París parecía a punto de fundirse bajo el sol y el miedo: las temperaturas bélicas, increíblemente altas durante aquel caluroso agosto, habían deshecho al fin las displicencias de los políticos y dado paso a una nerviosa preocupación por la creciente agresividad de los discursos nazis, que ya habían provocado la movilización del ejército y los reservistas. Circulaban noticias alarmantes de grandes concentraciones de tropas en Alemania, y se discutía sobre cuáles podían ser los próximos objetivos de un imperio agresivo que ya se había tragado a Austria y parte de Checoslovaquia y contaba ahora con un aliado agotado pero fiel al sur de los Pirineos. Después de muchas dilaciones y auto-engaños, la inminencia de la guerra se instalaba en el miedo de los parisinos.

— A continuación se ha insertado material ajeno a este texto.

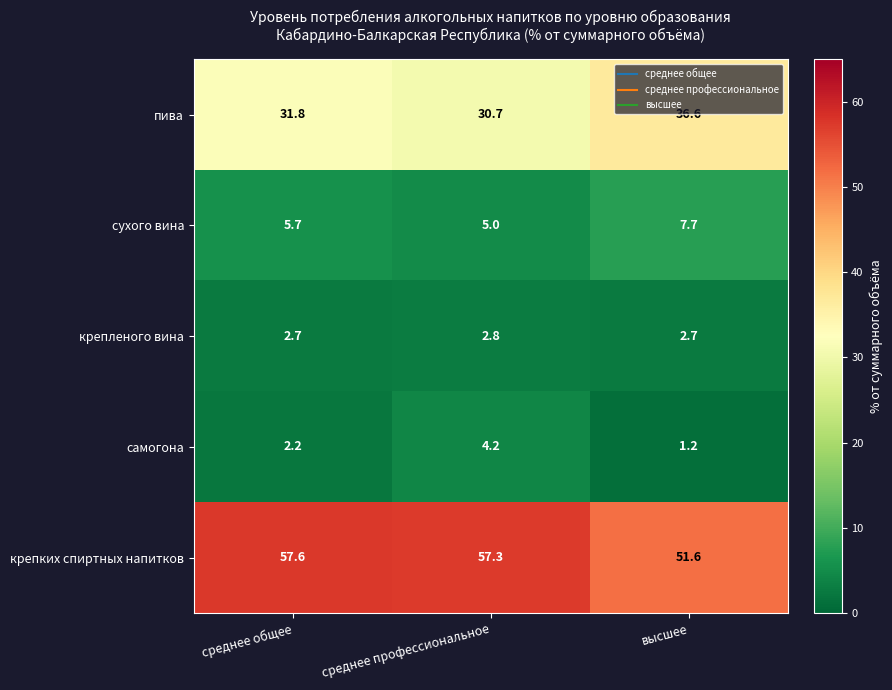

What is the difference between the maximum and minimum values in the самогона series?

3.0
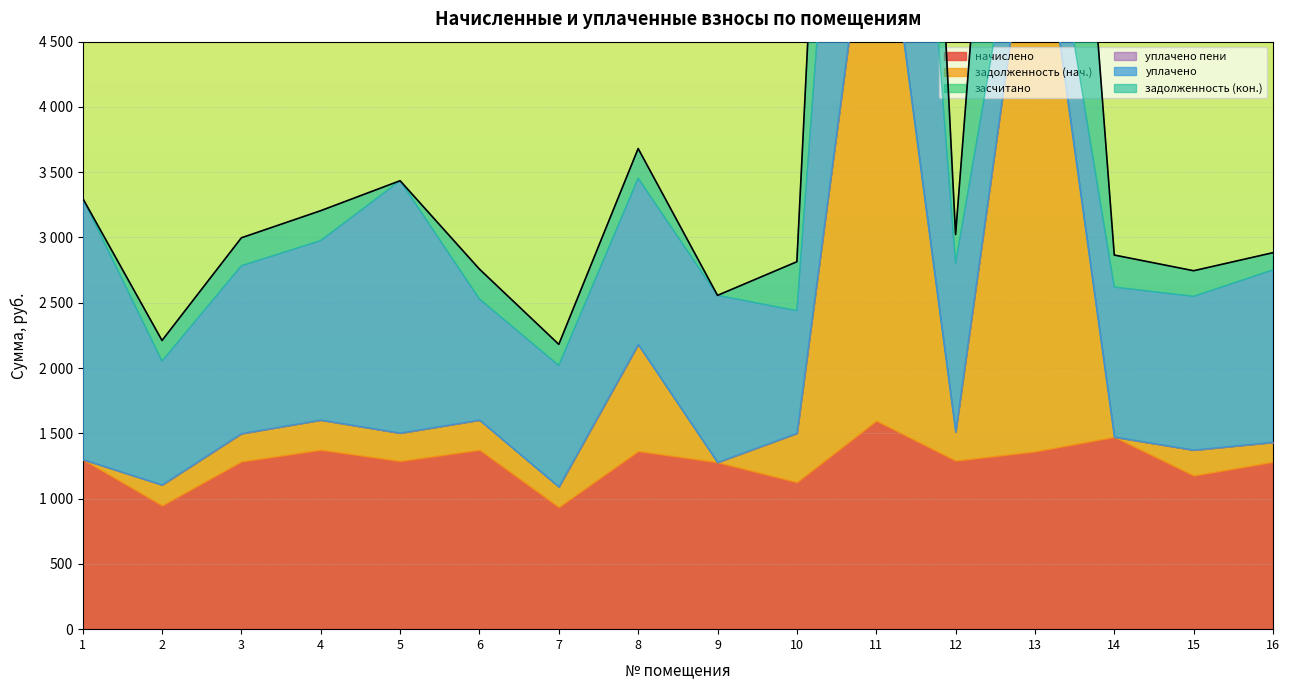

What is the difference between the maximum and minimum values in the начислено series?

661.4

Tom había desaparecido de nuevo, sin anunciar cuál era su destino. Ramón, empleando con más frecuencia a Jacques Mornard, merodeó con insistencia el mundo que había compartido con Sylvia, pues encontró en los círculos trotskistas unos niveles de alarma que rozaban la histeria. Desde México, el exiliado se había lanzado a una campaña de advertencia sobre lo inminente de una conflagración militar y en cada ocasión volvía a expresar su temor por la debilidad defensiva soviética a consecuencia de las purgas a que fuera sometido el Ejército Rojo durante los dos años anteriores. Jacques Mornard, siempre ajeno a las pasiones políticas, escuchaba aquellos argumentos y no podía dejar de advertir en ellos una subterránea incitación a los enemigos de la Unión Soviética a aprovechar aquella coyuntura sobre la que tanto insistía el renegado.